● TASK OBJECTIVE:
In the entries below, every line that contains "Secretariat" must be located and copied.

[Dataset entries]

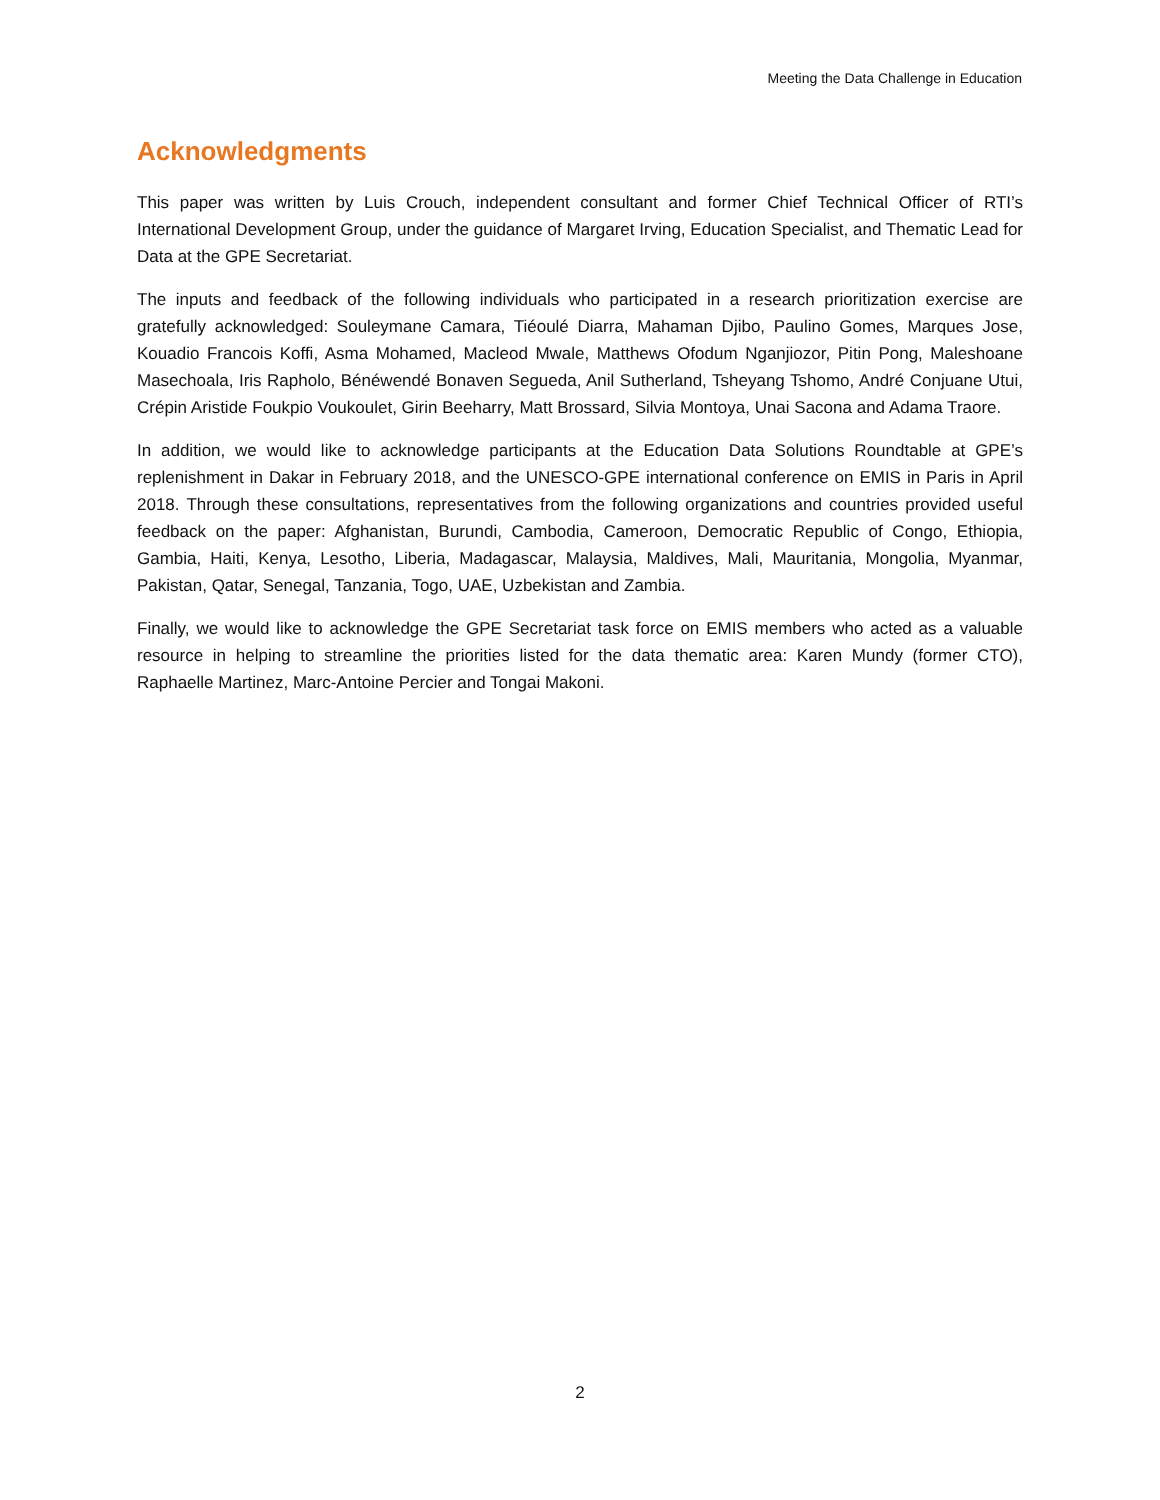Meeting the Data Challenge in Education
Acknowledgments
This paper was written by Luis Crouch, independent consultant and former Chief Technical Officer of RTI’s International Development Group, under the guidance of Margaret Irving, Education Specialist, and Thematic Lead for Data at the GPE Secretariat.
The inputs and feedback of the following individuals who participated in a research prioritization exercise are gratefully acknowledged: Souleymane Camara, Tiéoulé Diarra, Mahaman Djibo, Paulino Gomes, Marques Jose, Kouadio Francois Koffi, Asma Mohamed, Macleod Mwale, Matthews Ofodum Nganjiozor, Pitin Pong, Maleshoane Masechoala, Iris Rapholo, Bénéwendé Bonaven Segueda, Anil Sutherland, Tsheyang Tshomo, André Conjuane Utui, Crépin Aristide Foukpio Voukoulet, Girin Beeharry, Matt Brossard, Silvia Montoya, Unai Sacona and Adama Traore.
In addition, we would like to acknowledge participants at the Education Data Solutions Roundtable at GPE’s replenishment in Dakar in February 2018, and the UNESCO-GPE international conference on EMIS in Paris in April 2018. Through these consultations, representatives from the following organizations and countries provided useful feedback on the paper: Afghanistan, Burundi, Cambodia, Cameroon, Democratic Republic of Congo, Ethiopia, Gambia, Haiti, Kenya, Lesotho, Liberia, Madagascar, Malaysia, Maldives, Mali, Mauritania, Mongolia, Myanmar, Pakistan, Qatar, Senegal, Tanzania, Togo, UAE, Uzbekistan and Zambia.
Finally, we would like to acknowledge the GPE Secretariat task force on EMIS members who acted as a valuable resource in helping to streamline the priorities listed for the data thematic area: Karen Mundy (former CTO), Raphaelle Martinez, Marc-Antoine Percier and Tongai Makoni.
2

==

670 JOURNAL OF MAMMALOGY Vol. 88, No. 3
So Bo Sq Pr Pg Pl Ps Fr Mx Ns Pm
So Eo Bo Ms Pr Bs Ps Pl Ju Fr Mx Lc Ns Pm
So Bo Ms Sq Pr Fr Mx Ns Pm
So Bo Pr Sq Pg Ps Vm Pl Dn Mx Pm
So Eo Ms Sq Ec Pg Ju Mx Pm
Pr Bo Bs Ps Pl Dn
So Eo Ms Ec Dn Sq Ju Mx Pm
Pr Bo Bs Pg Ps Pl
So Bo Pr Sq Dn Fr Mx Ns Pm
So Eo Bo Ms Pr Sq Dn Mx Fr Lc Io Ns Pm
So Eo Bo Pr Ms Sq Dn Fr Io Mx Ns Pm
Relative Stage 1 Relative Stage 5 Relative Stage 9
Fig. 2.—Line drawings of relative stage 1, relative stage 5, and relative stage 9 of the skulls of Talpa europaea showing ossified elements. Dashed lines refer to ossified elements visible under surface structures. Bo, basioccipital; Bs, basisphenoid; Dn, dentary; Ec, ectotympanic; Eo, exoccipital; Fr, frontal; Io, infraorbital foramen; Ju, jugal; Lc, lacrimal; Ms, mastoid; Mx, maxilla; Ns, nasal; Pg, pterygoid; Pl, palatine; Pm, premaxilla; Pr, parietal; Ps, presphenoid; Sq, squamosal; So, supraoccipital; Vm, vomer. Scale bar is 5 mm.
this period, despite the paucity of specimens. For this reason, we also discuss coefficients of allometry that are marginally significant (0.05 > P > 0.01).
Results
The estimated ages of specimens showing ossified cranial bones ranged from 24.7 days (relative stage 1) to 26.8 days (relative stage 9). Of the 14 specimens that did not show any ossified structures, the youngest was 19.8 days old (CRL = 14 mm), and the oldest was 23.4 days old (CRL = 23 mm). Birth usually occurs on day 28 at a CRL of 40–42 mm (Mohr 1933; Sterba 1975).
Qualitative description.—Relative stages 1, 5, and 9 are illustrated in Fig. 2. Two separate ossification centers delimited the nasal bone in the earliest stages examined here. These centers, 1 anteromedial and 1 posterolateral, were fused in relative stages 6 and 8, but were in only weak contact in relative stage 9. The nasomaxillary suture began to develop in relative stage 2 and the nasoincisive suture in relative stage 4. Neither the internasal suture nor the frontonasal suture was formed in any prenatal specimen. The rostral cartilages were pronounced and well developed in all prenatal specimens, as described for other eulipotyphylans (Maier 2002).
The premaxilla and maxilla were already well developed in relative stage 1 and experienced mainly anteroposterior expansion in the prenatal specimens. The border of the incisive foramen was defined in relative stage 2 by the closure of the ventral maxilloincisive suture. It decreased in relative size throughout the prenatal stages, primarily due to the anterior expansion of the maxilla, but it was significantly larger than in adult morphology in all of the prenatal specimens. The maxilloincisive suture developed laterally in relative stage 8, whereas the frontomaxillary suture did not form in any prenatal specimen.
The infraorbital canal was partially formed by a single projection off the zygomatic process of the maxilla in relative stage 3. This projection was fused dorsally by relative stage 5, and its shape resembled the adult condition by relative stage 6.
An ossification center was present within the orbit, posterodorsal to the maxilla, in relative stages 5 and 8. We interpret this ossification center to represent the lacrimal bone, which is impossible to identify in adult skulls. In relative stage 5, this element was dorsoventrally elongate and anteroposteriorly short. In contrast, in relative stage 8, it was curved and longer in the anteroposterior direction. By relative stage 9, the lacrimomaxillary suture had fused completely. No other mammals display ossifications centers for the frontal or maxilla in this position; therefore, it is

● EXPECTED ANSWER:
This paper was written by Luis Crouch, independent consultant and former Chief Technical Officer of RTI’s International Development Group, under the guidance of Margaret Irving, Education Specialist, and Thematic Lead for Data at the GPE Secretariat.
Finally, we would like to acknowledge the GPE Secretariat task force on EMIS members who acted as a valuable resource in helping to streamline the priorities listed for the data thematic area: Karen Mundy (former CTO), Raphaelle Martinez, Marc-Antoine Percier and Tongai Makoni.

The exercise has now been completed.